Task to complete
Check every line of the data below for the word "knee", then give only the number of lines that have it.

Study material
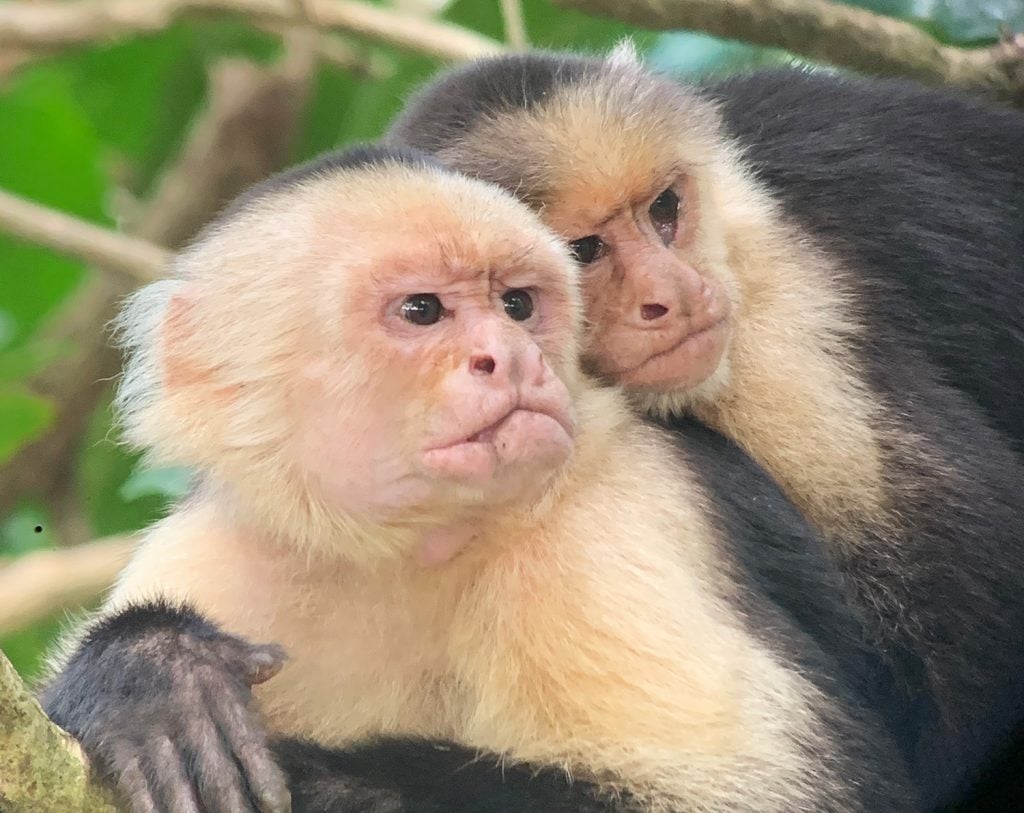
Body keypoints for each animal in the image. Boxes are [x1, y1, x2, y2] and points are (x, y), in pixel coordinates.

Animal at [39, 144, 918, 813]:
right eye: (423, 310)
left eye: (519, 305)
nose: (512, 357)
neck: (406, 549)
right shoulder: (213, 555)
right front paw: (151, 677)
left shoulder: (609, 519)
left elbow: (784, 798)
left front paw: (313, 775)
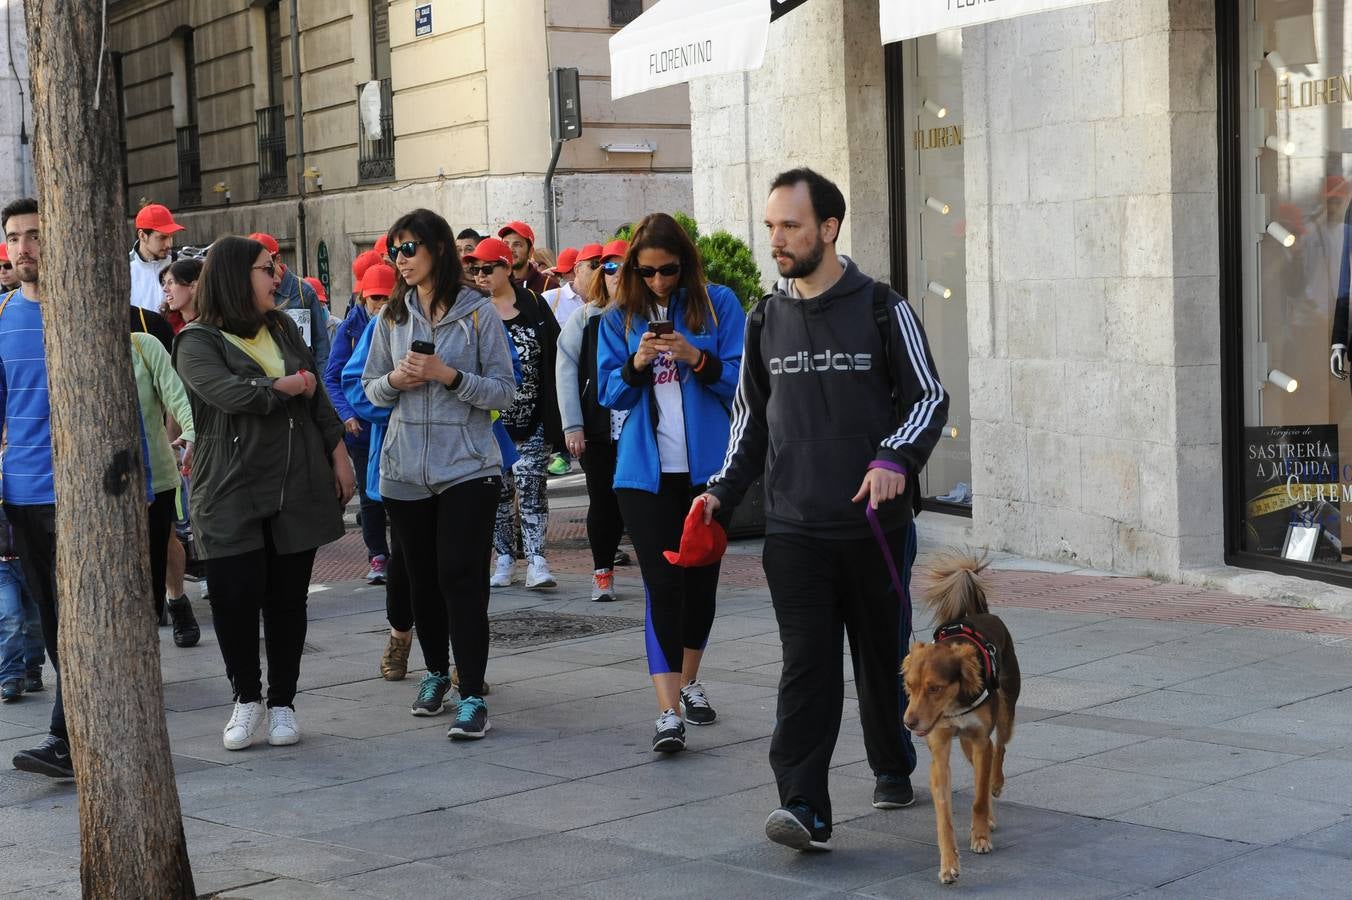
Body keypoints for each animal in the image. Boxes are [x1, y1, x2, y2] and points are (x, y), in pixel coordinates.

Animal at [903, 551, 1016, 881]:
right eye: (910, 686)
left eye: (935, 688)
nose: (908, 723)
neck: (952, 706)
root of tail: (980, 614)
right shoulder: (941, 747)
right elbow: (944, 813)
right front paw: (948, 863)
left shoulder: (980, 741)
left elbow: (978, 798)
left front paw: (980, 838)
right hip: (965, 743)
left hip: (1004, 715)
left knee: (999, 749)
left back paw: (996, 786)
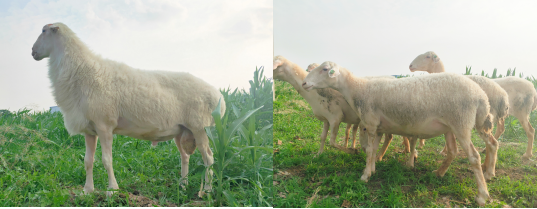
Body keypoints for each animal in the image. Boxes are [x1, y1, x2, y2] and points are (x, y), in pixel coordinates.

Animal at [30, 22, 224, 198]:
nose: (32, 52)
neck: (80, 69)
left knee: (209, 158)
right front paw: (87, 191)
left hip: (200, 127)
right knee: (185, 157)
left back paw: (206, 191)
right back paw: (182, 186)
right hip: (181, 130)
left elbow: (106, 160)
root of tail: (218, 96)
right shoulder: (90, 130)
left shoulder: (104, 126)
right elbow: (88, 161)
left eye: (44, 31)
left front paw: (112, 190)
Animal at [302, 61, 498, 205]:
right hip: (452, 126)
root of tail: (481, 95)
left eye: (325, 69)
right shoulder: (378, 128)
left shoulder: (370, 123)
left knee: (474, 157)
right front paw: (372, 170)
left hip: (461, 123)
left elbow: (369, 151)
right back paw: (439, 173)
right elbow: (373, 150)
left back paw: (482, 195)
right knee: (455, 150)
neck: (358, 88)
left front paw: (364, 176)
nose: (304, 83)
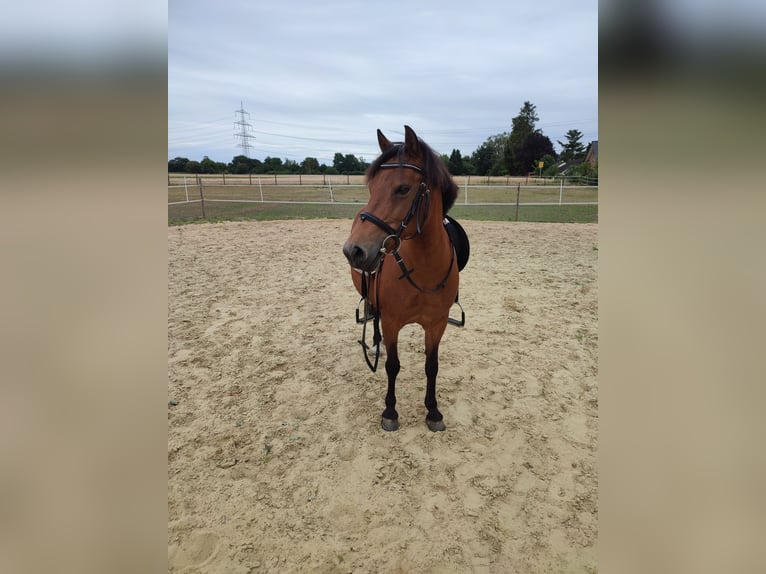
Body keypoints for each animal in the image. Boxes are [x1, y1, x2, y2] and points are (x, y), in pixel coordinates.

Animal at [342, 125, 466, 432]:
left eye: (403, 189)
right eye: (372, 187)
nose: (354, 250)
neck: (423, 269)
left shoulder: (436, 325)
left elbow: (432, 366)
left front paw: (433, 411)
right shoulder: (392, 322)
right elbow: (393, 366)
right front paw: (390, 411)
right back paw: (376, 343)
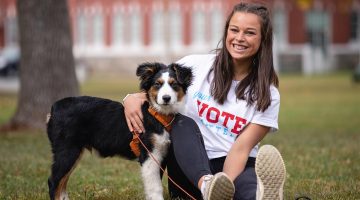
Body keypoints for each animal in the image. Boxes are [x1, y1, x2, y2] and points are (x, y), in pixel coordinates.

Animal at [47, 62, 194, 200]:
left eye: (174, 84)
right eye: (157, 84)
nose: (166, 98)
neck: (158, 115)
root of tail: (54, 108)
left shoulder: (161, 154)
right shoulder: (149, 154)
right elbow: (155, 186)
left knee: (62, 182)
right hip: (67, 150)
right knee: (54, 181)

Exercise result
7